Spencer also declared that the alt-right movement was going to “change the world” and described America as a “white country designed for ourselves.” He said: “The alt-right is here, the alt-right is not going anywhere, the alt-right is going to change the world.

“America was, until this last generation, a white country designed for ourselves and our posterity. It is our creation, it is our inheritance, and it belongs to us.”

To a round of applause, he then stated that white people are a superior race, asserting: “To be white is to be a creator, an explorer, a conqueror. We don’t exploit other groups, we don’t gain anything from their presence. They need us, and not the other way around.”

Politico notes that when Spencer had finished his speech, several audience members had outstretched their arms in a Nazi salute, with one or two shouting: “Heil the people! Heil victory.”

Most of the 200 attendees at the conference, in which the representatives of various alt-right groups outlies their plan of action for the next few years, were white young men.

Spencer’s Twitter account, and the accounts of several other participants at the conference, were suspended by Twitter last week for violating the company’s hate speech policies.

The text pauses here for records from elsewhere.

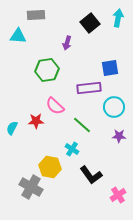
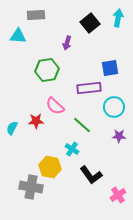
gray cross: rotated 20 degrees counterclockwise
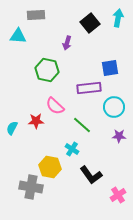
green hexagon: rotated 20 degrees clockwise
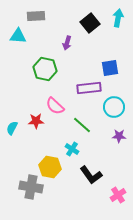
gray rectangle: moved 1 px down
green hexagon: moved 2 px left, 1 px up
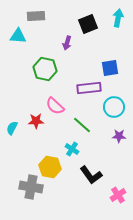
black square: moved 2 px left, 1 px down; rotated 18 degrees clockwise
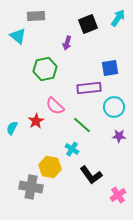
cyan arrow: rotated 24 degrees clockwise
cyan triangle: rotated 36 degrees clockwise
green hexagon: rotated 25 degrees counterclockwise
red star: rotated 28 degrees counterclockwise
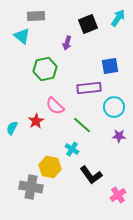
cyan triangle: moved 4 px right
blue square: moved 2 px up
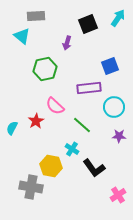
blue square: rotated 12 degrees counterclockwise
yellow hexagon: moved 1 px right, 1 px up
black L-shape: moved 3 px right, 7 px up
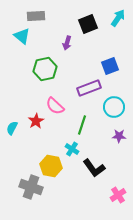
purple rectangle: rotated 15 degrees counterclockwise
green line: rotated 66 degrees clockwise
gray cross: rotated 10 degrees clockwise
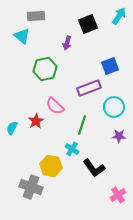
cyan arrow: moved 1 px right, 2 px up
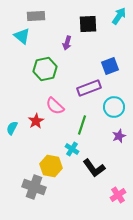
black square: rotated 18 degrees clockwise
purple star: rotated 24 degrees counterclockwise
gray cross: moved 3 px right
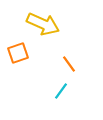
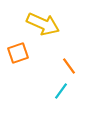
orange line: moved 2 px down
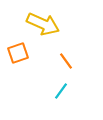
orange line: moved 3 px left, 5 px up
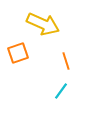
orange line: rotated 18 degrees clockwise
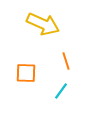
orange square: moved 8 px right, 20 px down; rotated 20 degrees clockwise
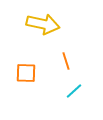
yellow arrow: rotated 12 degrees counterclockwise
cyan line: moved 13 px right; rotated 12 degrees clockwise
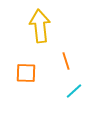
yellow arrow: moved 3 px left, 2 px down; rotated 108 degrees counterclockwise
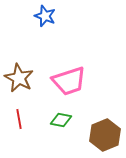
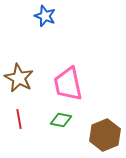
pink trapezoid: moved 1 px left, 3 px down; rotated 96 degrees clockwise
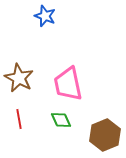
green diamond: rotated 55 degrees clockwise
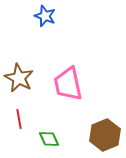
green diamond: moved 12 px left, 19 px down
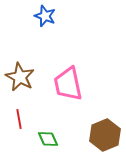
brown star: moved 1 px right, 1 px up
green diamond: moved 1 px left
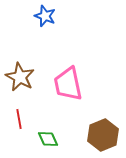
brown hexagon: moved 2 px left
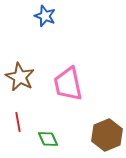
red line: moved 1 px left, 3 px down
brown hexagon: moved 4 px right
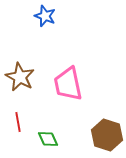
brown hexagon: rotated 20 degrees counterclockwise
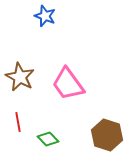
pink trapezoid: rotated 24 degrees counterclockwise
green diamond: rotated 20 degrees counterclockwise
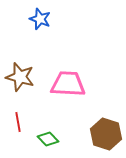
blue star: moved 5 px left, 3 px down
brown star: rotated 12 degrees counterclockwise
pink trapezoid: rotated 129 degrees clockwise
brown hexagon: moved 1 px left, 1 px up
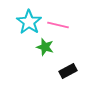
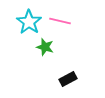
pink line: moved 2 px right, 4 px up
black rectangle: moved 8 px down
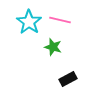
pink line: moved 1 px up
green star: moved 8 px right
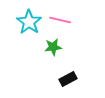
green star: rotated 24 degrees counterclockwise
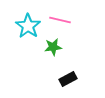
cyan star: moved 1 px left, 4 px down
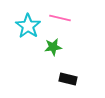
pink line: moved 2 px up
black rectangle: rotated 42 degrees clockwise
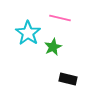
cyan star: moved 7 px down
green star: rotated 18 degrees counterclockwise
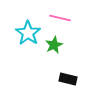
green star: moved 1 px right, 2 px up
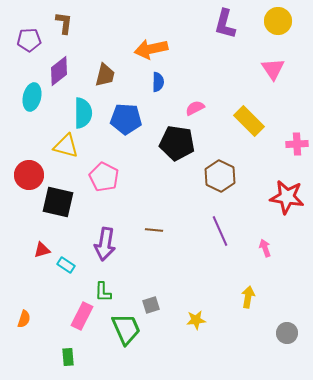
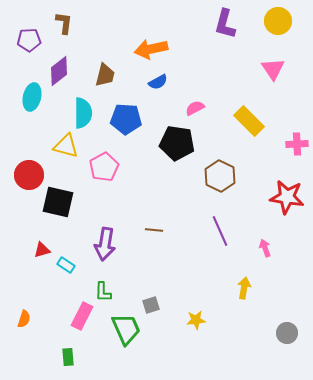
blue semicircle: rotated 60 degrees clockwise
pink pentagon: moved 10 px up; rotated 16 degrees clockwise
yellow arrow: moved 4 px left, 9 px up
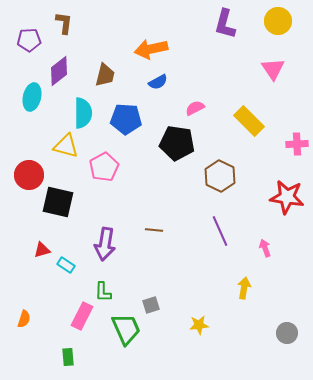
yellow star: moved 3 px right, 5 px down
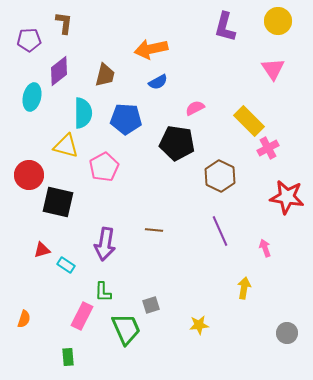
purple L-shape: moved 3 px down
pink cross: moved 29 px left, 4 px down; rotated 25 degrees counterclockwise
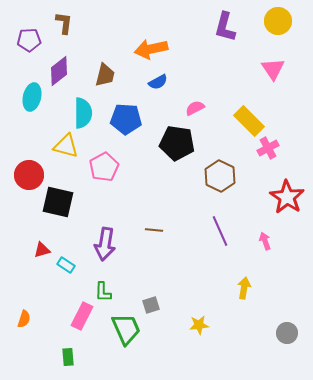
red star: rotated 24 degrees clockwise
pink arrow: moved 7 px up
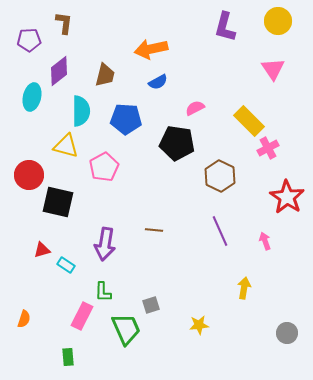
cyan semicircle: moved 2 px left, 2 px up
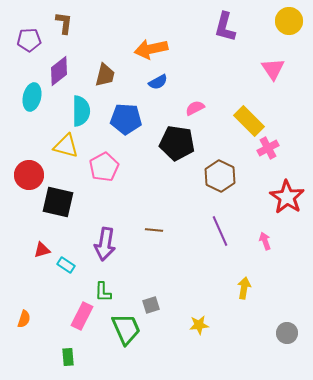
yellow circle: moved 11 px right
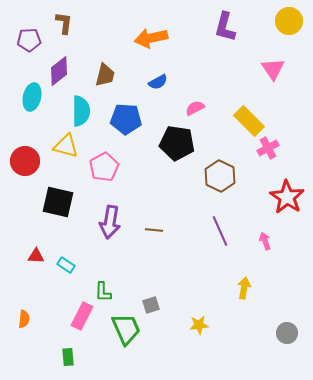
orange arrow: moved 11 px up
red circle: moved 4 px left, 14 px up
purple arrow: moved 5 px right, 22 px up
red triangle: moved 6 px left, 6 px down; rotated 18 degrees clockwise
orange semicircle: rotated 12 degrees counterclockwise
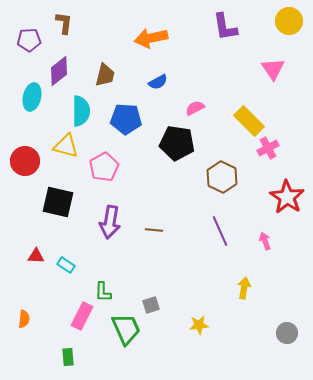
purple L-shape: rotated 24 degrees counterclockwise
brown hexagon: moved 2 px right, 1 px down
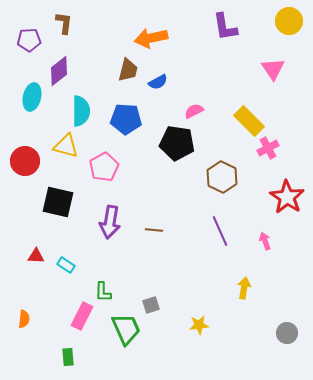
brown trapezoid: moved 23 px right, 5 px up
pink semicircle: moved 1 px left, 3 px down
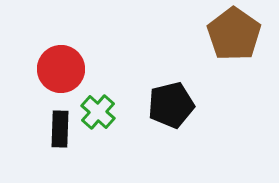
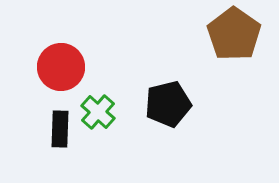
red circle: moved 2 px up
black pentagon: moved 3 px left, 1 px up
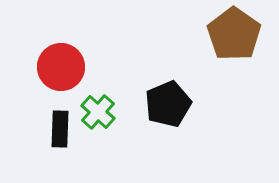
black pentagon: rotated 9 degrees counterclockwise
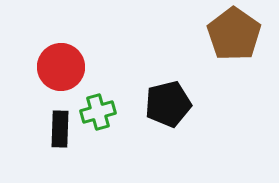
black pentagon: rotated 9 degrees clockwise
green cross: rotated 32 degrees clockwise
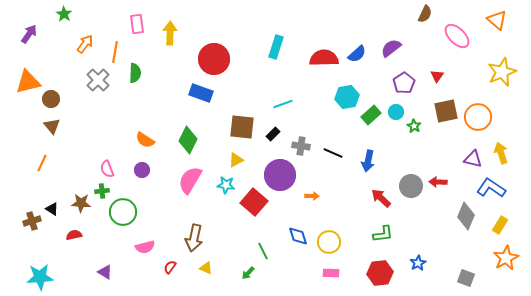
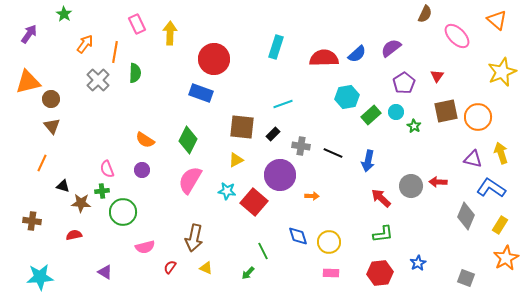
pink rectangle at (137, 24): rotated 18 degrees counterclockwise
cyan star at (226, 185): moved 1 px right, 6 px down
black triangle at (52, 209): moved 11 px right, 23 px up; rotated 16 degrees counterclockwise
brown cross at (32, 221): rotated 24 degrees clockwise
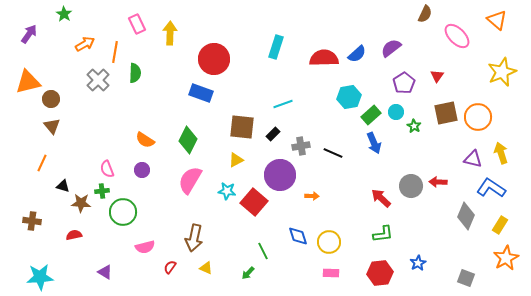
orange arrow at (85, 44): rotated 24 degrees clockwise
cyan hexagon at (347, 97): moved 2 px right
brown square at (446, 111): moved 2 px down
gray cross at (301, 146): rotated 18 degrees counterclockwise
blue arrow at (368, 161): moved 6 px right, 18 px up; rotated 35 degrees counterclockwise
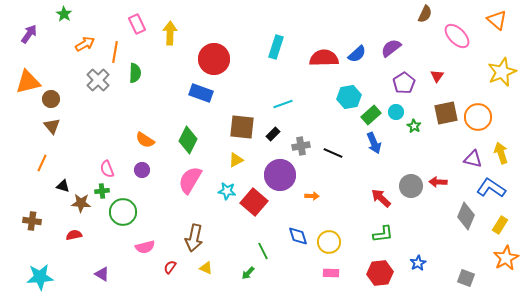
purple triangle at (105, 272): moved 3 px left, 2 px down
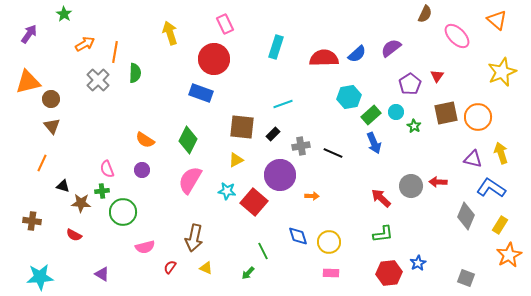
pink rectangle at (137, 24): moved 88 px right
yellow arrow at (170, 33): rotated 20 degrees counterclockwise
purple pentagon at (404, 83): moved 6 px right, 1 px down
red semicircle at (74, 235): rotated 140 degrees counterclockwise
orange star at (506, 258): moved 3 px right, 3 px up
red hexagon at (380, 273): moved 9 px right
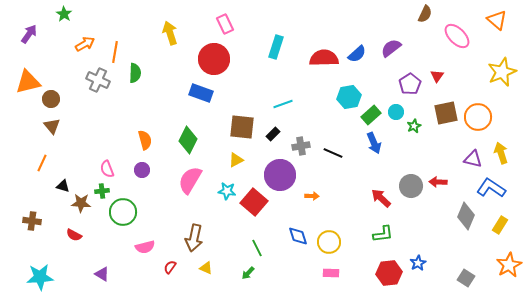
gray cross at (98, 80): rotated 20 degrees counterclockwise
green star at (414, 126): rotated 16 degrees clockwise
orange semicircle at (145, 140): rotated 138 degrees counterclockwise
green line at (263, 251): moved 6 px left, 3 px up
orange star at (509, 255): moved 10 px down
gray square at (466, 278): rotated 12 degrees clockwise
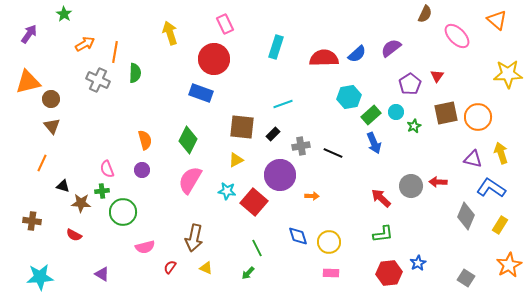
yellow star at (502, 72): moved 6 px right, 2 px down; rotated 20 degrees clockwise
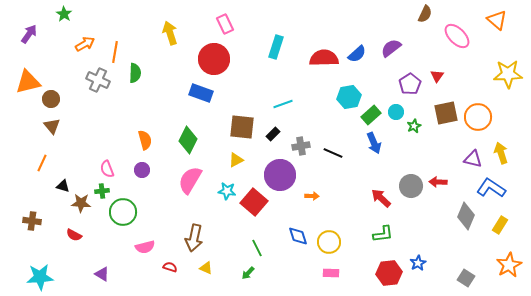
red semicircle at (170, 267): rotated 72 degrees clockwise
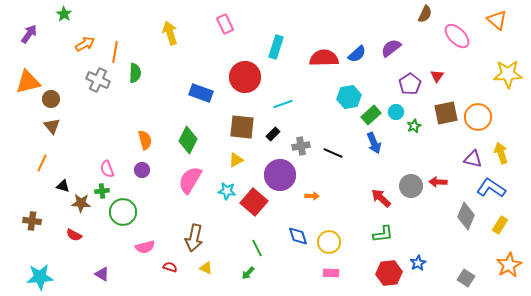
red circle at (214, 59): moved 31 px right, 18 px down
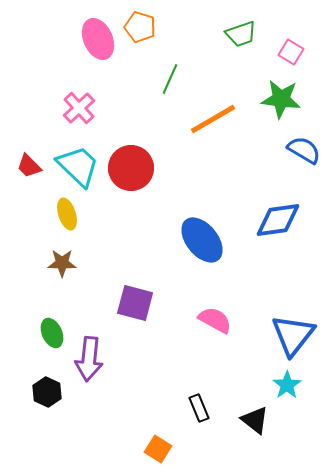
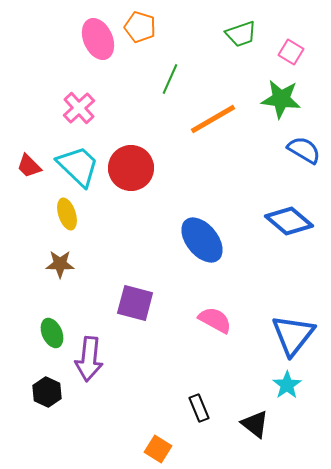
blue diamond: moved 11 px right, 1 px down; rotated 48 degrees clockwise
brown star: moved 2 px left, 1 px down
black triangle: moved 4 px down
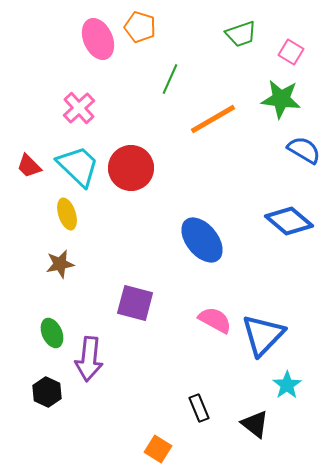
brown star: rotated 12 degrees counterclockwise
blue triangle: moved 30 px left; rotated 6 degrees clockwise
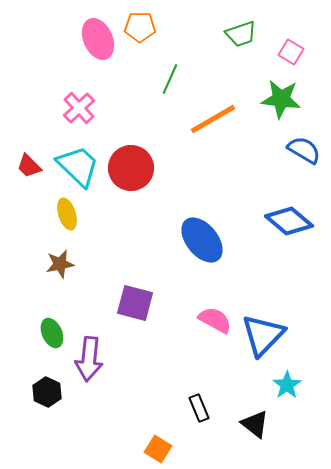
orange pentagon: rotated 16 degrees counterclockwise
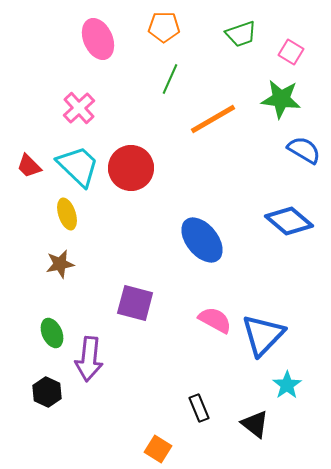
orange pentagon: moved 24 px right
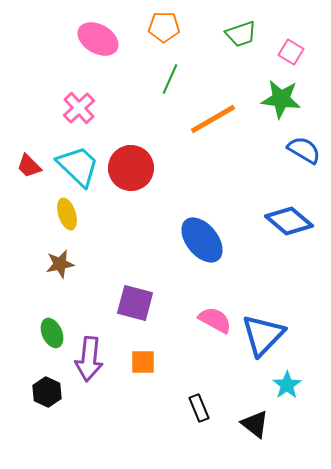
pink ellipse: rotated 36 degrees counterclockwise
orange square: moved 15 px left, 87 px up; rotated 32 degrees counterclockwise
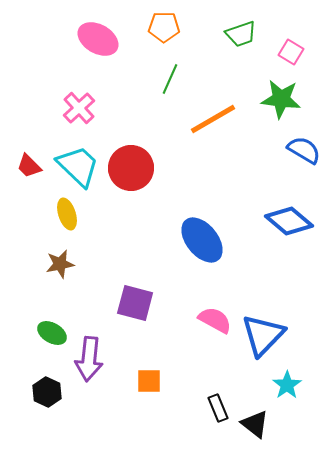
green ellipse: rotated 36 degrees counterclockwise
orange square: moved 6 px right, 19 px down
black rectangle: moved 19 px right
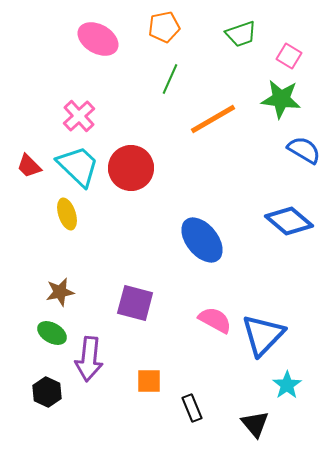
orange pentagon: rotated 12 degrees counterclockwise
pink square: moved 2 px left, 4 px down
pink cross: moved 8 px down
brown star: moved 28 px down
black rectangle: moved 26 px left
black triangle: rotated 12 degrees clockwise
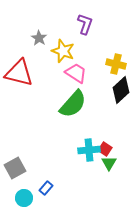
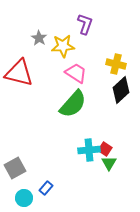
yellow star: moved 5 px up; rotated 25 degrees counterclockwise
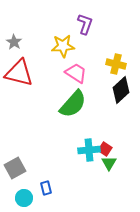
gray star: moved 25 px left, 4 px down
blue rectangle: rotated 56 degrees counterclockwise
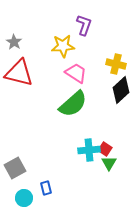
purple L-shape: moved 1 px left, 1 px down
green semicircle: rotated 8 degrees clockwise
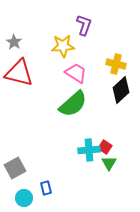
red square: moved 2 px up
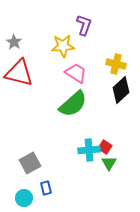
gray square: moved 15 px right, 5 px up
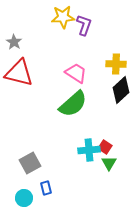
yellow star: moved 29 px up
yellow cross: rotated 12 degrees counterclockwise
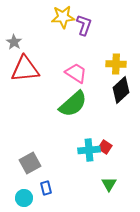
red triangle: moved 6 px right, 4 px up; rotated 20 degrees counterclockwise
green triangle: moved 21 px down
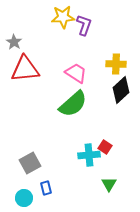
cyan cross: moved 5 px down
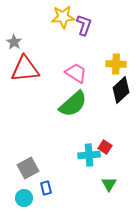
gray square: moved 2 px left, 5 px down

The alt-right movement is a loose coalition of extremist and populist groups which reject mainstream Conservatism. The alt-right groups share white supremacism, Islamophobia, anti-Semitism, and antifeminism – and the followers of these groups are particularly prone to believe in the most bizarre conspiracy theories.

Politico notes that most Americans had little knowledge of these groups until they came to prominence this year by vocally endorsing the candidacy of Donald Trump, and by Trump appearing to endorse at least some positions advocated by alt-right groups.

Stephen Bannon, the publisher of Breitbart News, the alt-right’s most prominent platform, was Trump’s campaign CEO. Trump announced that Bannon would move to the White House the serve as his senior adviser and chief strategist.